> _WHAT IS BEING ASKED_
What lines of the data below hold the string "size"? Copy each one out.

> _MATERIAL SHOWN_
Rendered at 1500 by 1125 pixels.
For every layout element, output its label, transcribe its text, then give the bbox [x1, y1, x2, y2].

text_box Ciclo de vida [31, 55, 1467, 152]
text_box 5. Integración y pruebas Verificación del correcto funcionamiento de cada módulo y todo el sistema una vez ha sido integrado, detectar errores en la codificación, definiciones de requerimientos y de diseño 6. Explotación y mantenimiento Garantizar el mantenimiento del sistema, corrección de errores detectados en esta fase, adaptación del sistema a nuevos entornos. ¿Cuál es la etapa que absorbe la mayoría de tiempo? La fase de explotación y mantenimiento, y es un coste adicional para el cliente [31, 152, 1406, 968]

==

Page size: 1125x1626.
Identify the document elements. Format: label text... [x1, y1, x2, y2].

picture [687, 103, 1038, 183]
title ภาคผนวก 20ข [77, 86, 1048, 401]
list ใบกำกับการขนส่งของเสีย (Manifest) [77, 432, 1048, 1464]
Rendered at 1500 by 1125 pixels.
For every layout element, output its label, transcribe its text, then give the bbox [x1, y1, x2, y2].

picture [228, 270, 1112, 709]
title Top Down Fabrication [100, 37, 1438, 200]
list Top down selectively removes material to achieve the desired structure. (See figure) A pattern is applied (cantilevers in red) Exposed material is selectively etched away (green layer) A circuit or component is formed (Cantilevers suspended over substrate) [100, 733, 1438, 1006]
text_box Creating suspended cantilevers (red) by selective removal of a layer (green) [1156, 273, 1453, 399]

* * *

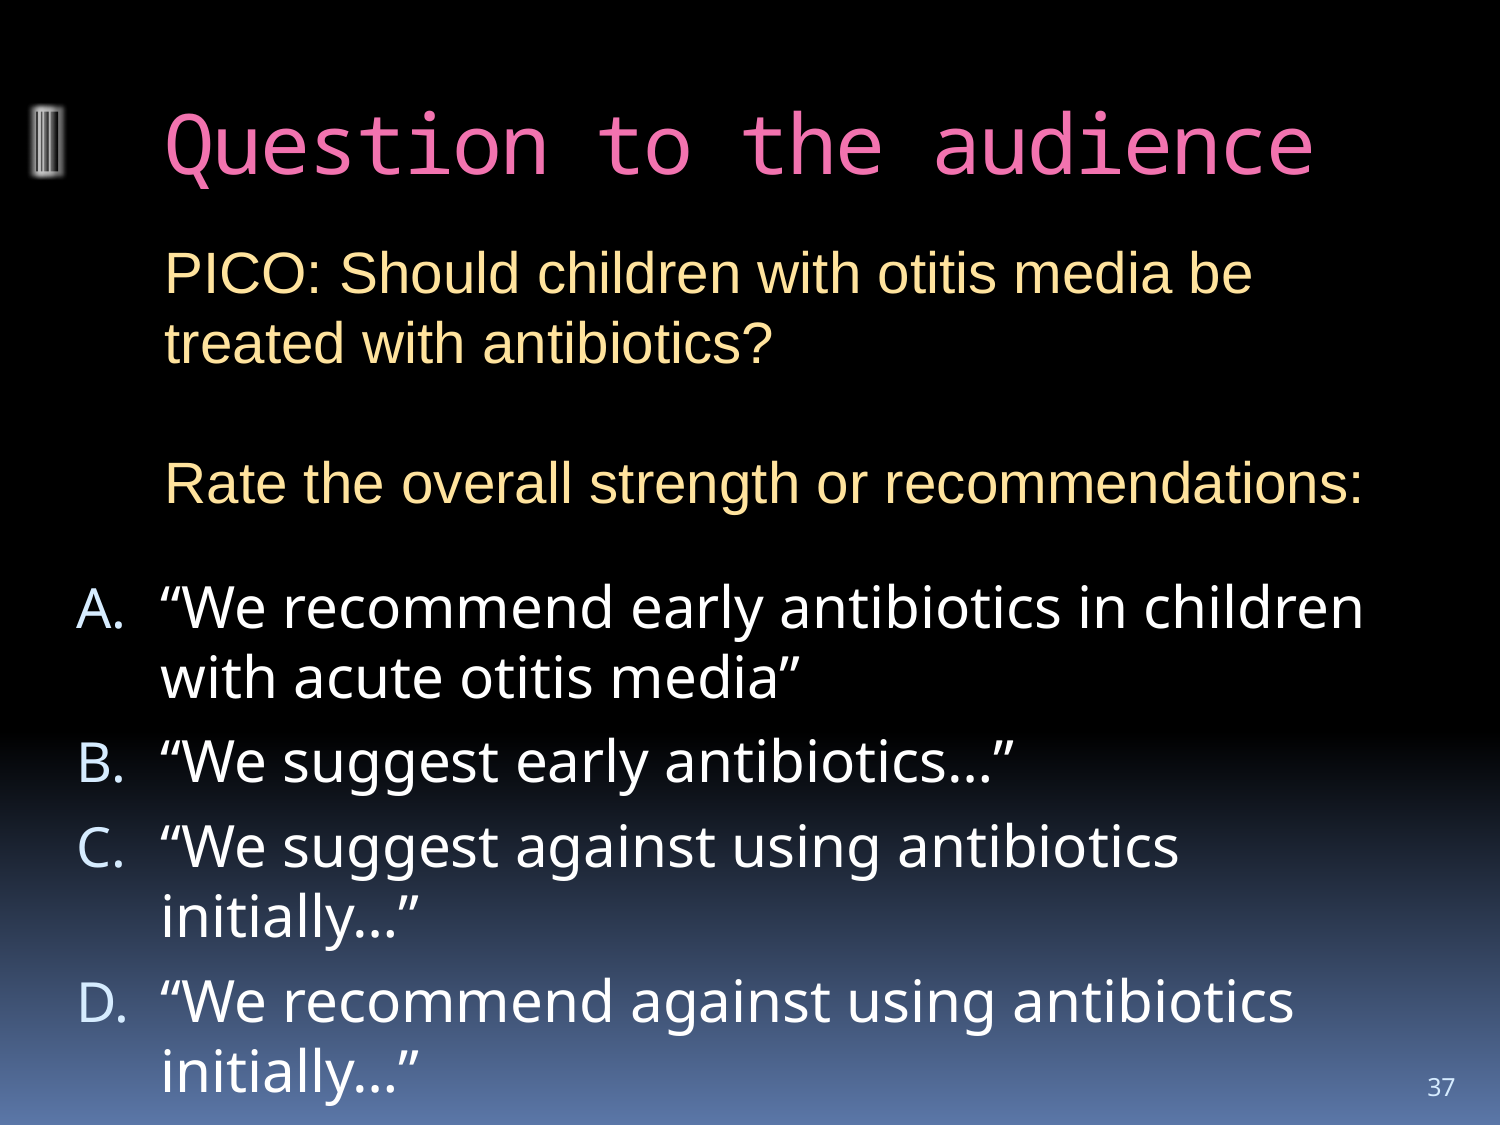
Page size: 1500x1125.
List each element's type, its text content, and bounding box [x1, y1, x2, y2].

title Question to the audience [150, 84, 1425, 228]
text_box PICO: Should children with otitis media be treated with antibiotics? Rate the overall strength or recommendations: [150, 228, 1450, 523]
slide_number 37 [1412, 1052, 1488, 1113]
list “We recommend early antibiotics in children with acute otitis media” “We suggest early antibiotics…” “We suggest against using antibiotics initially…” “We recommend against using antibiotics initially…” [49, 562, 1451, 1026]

> _SOLVED EXERCISE_
Page size: 1125x1626.
Page size: 1500x1125.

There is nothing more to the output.